**Selected text**

Okay, so the poem technically went live in print back in April, but yesterday it dropped online for the first time, available to all.
This poem is by far the most personal thing I’ve ever written and the feelings I get seeing it in print, online, shared with the public are intense. The piece went through a couple of re-writes before I was able to hammer down what I even wanted to say…it was an instance of having too many unsorted thoughts about a topic I had never really tried to pin down before now.
I guess poetry is the therapy I get paid for going through?
I’ve gone off before on what it means to be a trans-racial adoptee and how complicated an existence it can be and how often, other people’s ignorance can make it worse. There are countless different ways to find belonging, but there are some that, without the anchor of family, history and heritage, that simply can’t be reached. I’ve had friends ask me what the big deal is: I had adoptive parents, I know more or less where I was born, I live in the age of information, can’t I just look up information about my heritage and ethnicity? What’s it really matter, anyway? I shouldn’t be bound by family history, I’m my own person, can be anyone I want.

**Prompt**
Repeat the post about the newly published poem verbatim, from "This poem is" up to and including "for going through?".

[Transcribed page contents]
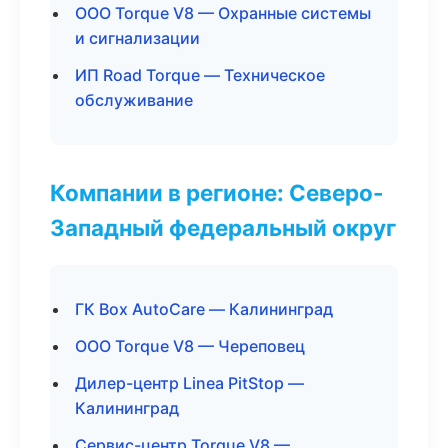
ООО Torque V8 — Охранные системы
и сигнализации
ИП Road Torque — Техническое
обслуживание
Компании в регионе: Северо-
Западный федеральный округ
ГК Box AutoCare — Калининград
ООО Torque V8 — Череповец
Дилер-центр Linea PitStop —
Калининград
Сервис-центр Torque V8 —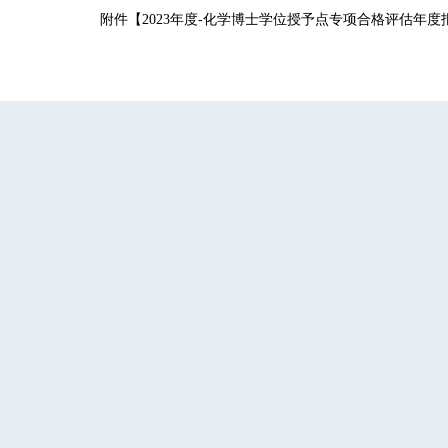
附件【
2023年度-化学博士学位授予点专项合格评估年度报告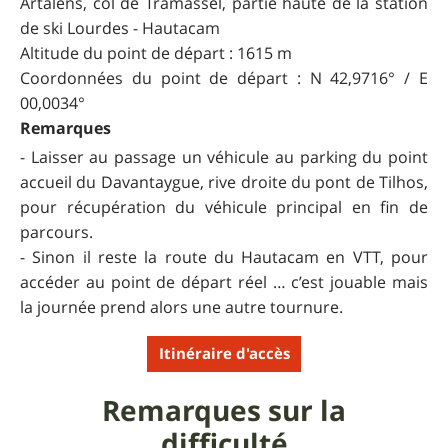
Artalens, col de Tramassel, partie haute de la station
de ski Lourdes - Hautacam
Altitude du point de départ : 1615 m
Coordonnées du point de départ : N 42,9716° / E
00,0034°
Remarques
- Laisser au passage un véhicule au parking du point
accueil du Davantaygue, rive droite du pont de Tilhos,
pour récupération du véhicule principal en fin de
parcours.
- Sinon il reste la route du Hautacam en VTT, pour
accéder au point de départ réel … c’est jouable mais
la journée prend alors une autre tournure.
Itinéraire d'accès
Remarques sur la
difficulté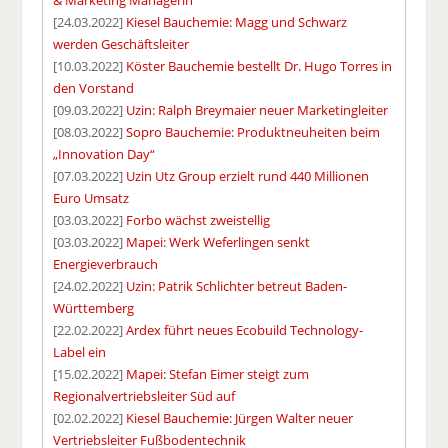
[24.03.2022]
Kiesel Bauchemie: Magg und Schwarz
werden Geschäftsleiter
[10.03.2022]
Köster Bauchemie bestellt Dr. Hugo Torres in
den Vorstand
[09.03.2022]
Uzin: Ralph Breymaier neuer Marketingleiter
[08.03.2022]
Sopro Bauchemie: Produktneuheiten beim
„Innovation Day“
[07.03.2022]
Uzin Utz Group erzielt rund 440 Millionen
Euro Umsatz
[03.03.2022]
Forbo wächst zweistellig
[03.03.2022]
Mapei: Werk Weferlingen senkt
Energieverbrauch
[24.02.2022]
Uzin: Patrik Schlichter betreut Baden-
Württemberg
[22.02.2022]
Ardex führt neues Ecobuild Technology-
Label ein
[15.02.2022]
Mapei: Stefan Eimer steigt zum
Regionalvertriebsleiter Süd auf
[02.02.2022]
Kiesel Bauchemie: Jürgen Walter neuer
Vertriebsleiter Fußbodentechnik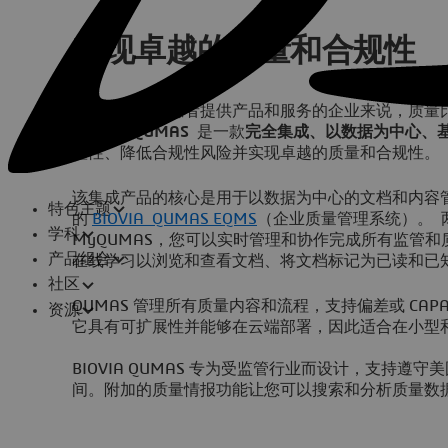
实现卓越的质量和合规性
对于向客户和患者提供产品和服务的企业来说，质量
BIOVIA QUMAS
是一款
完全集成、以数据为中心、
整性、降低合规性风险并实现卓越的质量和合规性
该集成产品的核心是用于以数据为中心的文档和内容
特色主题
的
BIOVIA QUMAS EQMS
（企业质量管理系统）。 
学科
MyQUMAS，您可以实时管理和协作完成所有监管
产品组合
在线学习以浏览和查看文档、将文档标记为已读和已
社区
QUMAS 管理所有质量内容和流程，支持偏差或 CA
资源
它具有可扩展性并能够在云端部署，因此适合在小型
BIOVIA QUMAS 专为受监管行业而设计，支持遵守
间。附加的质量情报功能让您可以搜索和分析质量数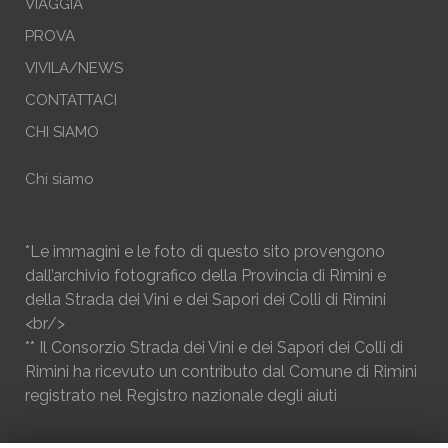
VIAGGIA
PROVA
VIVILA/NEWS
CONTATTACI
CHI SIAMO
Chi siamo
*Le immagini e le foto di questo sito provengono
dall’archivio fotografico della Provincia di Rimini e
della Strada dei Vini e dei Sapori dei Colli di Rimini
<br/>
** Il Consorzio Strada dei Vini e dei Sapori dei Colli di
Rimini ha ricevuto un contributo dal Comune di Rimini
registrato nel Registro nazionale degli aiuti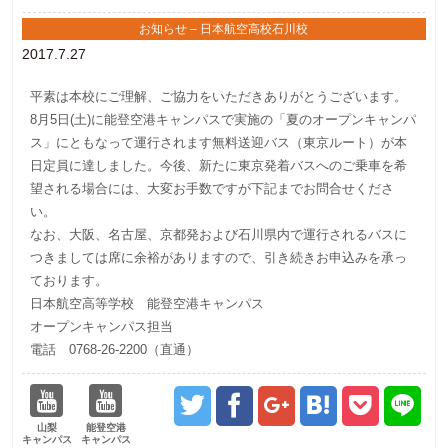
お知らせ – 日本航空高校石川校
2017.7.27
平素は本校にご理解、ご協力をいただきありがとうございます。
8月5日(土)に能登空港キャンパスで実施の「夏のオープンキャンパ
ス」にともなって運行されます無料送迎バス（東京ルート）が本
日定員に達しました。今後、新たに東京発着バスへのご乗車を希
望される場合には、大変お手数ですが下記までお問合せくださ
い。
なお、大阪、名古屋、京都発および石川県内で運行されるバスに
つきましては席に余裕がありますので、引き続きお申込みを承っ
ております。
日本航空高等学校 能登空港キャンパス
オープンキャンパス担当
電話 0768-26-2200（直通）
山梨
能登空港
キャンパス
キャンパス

...

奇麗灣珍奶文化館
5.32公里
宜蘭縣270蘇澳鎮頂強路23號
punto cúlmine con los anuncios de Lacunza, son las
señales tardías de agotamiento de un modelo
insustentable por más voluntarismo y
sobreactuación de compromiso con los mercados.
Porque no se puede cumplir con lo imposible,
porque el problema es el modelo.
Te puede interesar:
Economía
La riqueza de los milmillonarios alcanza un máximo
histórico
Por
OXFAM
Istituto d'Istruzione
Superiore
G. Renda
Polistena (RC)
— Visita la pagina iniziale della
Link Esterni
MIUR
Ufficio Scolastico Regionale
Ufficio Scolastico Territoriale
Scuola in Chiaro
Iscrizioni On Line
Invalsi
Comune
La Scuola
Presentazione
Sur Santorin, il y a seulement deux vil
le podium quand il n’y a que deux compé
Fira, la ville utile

**Reply**
This poem is by far the most personal thing I’ve ever written and the feelings I get seeing it in print, online, shared with the public are intense. The piece went through a couple of re-writes before I was able to hammer down what I even wanted to say…it was an instance of having too many unsorted thoughts about a topic I had never really tried to pin down before now.
I guess poetry is the therapy I get paid for going through?